▶ Passage shown
- Opening Delimiter -

Square one.

How did we get back here?
How did we find ourselves in this hell again?
What are we doing wrong?

In the hollow hours in the dead of night, these thoughts began to emerge. Two hours into a non-stop scream fest with no end in sight, my mind had started to unravel.

In the cold harsh light of day, the daily analysis begins. We turn the pieces of our broken night’s sleep in our hands, run our fingers along the jagged edges and hold them up to the light for inspection.

Perhaps his room was too dark.
Or too light?
Should we have gone in less?
Should we have stayed longer?
A noise might have woken him.
Was the silence too deafening?
Maybe we should buy a new bed.
He should have napped.
He napped too long.
Bedtime was too early.
We put him down too late.

We chastise ourselves. Fools. How could we have made that mistake? Next time we’ll do better. Next time we’ll get it right. But there is no getting it right. Again and again and again no matter how hard we try, the pieces don’t fit. Will they ever fit together again? Will we ever sleep well again? Is this our new normal? Memories from three years ago begin to sneak out again from the gloom, taking the opportunity to slip through the reopened cracks in our minds. The shadows we thought we’d managed to escape from are fuzzy at first but slowly sharpen.

- Closing Delimiter -

▶ Tasks to carry out
1 > Summarize the passage about a sleepless night in two sentences.
2 > In the passage about a sleepless night, how long had the screaming lasted when the writer's mind started to unravel?
The data that comes next was taken from a separate source.

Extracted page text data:

- Opening Delimiter -

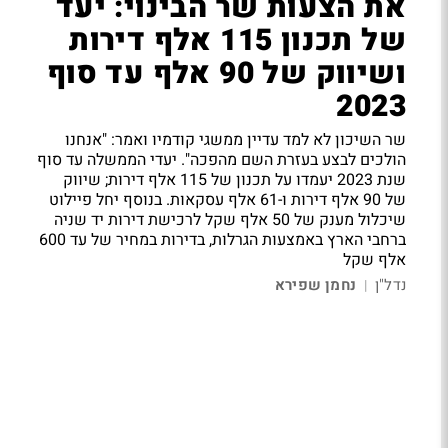
את הצעות שר הבינוי: יעד
של תכנון 115 אלף דירות
ושיווק של 90 אלף עד סוף
2023
שר השיכון לא למד עדיין ממשגי קודמיו ואמר: "אנחנו
הולכים לבצע בעזרת השם מהפכה". יעדי הממשלה עד סוף
שנת 2023 יעמדו על תכנון של 115 אלף דירות; שיווק
של 90 אלף דירות ו-61 אלף עסקאות. בנוסף יחל פיילוט
שיכלול מענק של 50 אלף שקל לרכישת דירות יד שניה
ברחבי הארץ באמצעות הגרלות, בדירות במחיר של עד 600
אלף שקל
נדל"ן
נחמן שפירא
|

- Closing Delimiter -

▶ Solution list
1 > Two hours into a night of nonstop screaming, the writer's mind begins to unravel, and in daylight the broken sleep is analyzed, with the room's darkness, the noise, the naps, the bedtime and how often to go in all questioned. Self-reproach follows, along with doubts about ever sleeping well again, as memories from three years ago slip back out of the gloom.

2 > Two hours.